BEGIN DATA IN THIS EXERCISE

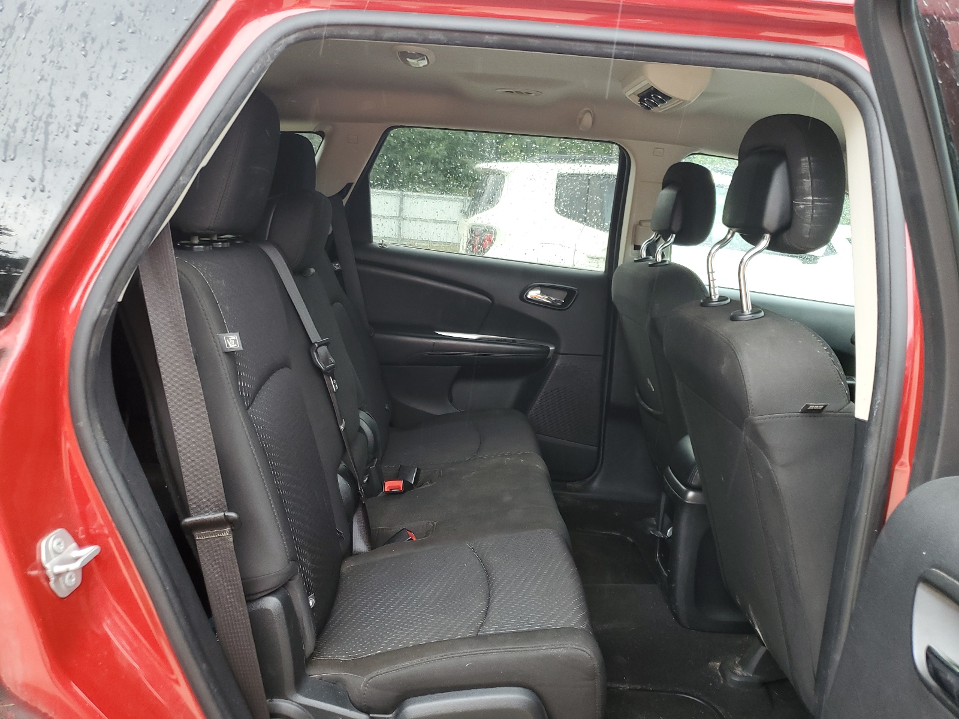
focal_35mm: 26
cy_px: 360
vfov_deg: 53.1
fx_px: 720
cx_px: 480
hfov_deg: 67.3
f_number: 1.5
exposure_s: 1/60.2
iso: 70
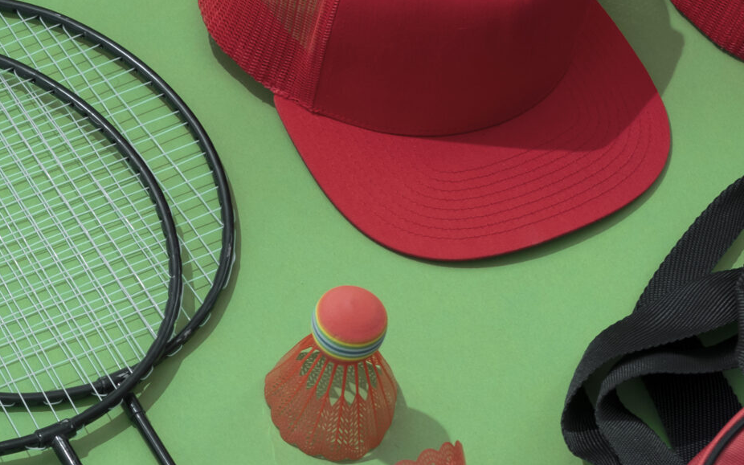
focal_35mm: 124
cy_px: 330
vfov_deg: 10.6
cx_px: 43
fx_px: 2515
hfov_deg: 16.6
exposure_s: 1/100
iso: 80
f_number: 4.5
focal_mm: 29.2
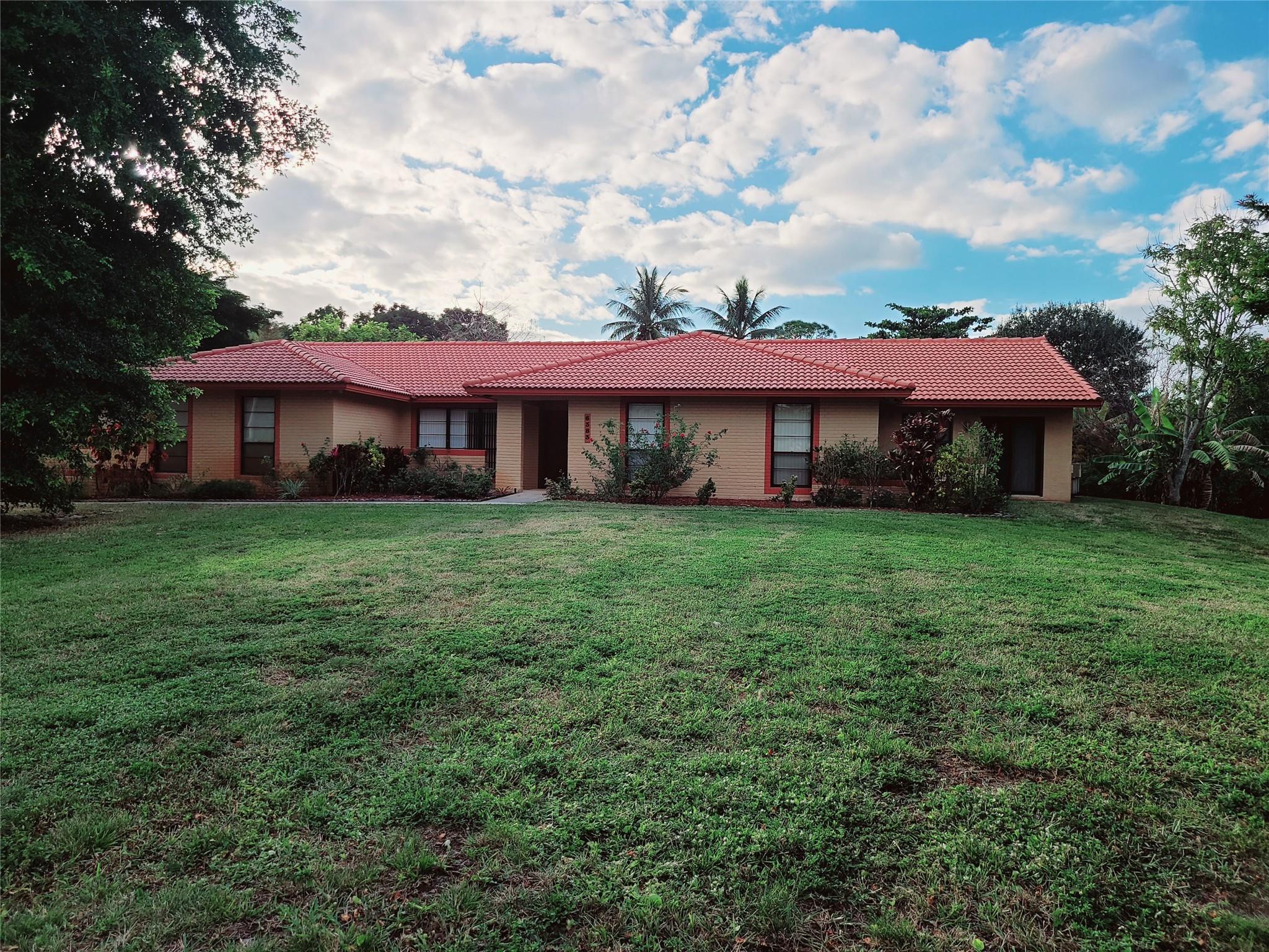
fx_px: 953
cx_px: 634
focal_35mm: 26
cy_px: 476
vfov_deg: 53.1
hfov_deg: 67.3
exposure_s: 1/1205
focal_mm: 5.4
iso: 40
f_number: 1.8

END DATA IN THIS EXERCISE

_WORK ORDER:_
Copy the entries precisely, images excluded.

_EXERCISE OUTPUT:_
focal_35mm: 26
cy_px: 360
vfov_deg: 53.1
fx_px: 720
cx_px: 480
hfov_deg: 67.3
f_number: 1.5
exposure_s: 1/60.2
iso: 70
focal_35mm: 124
cy_px: 330
vfov_deg: 10.6
cx_px: 43
fx_px: 2515
hfov_deg: 16.6
exposure_s: 1/100
iso: 80
f_number: 4.5
focal_mm: 29.2
fx_px: 953
cx_px: 634
focal_35mm: 26
cy_px: 476
vfov_deg: 53.1
hfov_deg: 67.3
exposure_s: 1/1205
focal_mm: 5.4
iso: 40
f_number: 1.8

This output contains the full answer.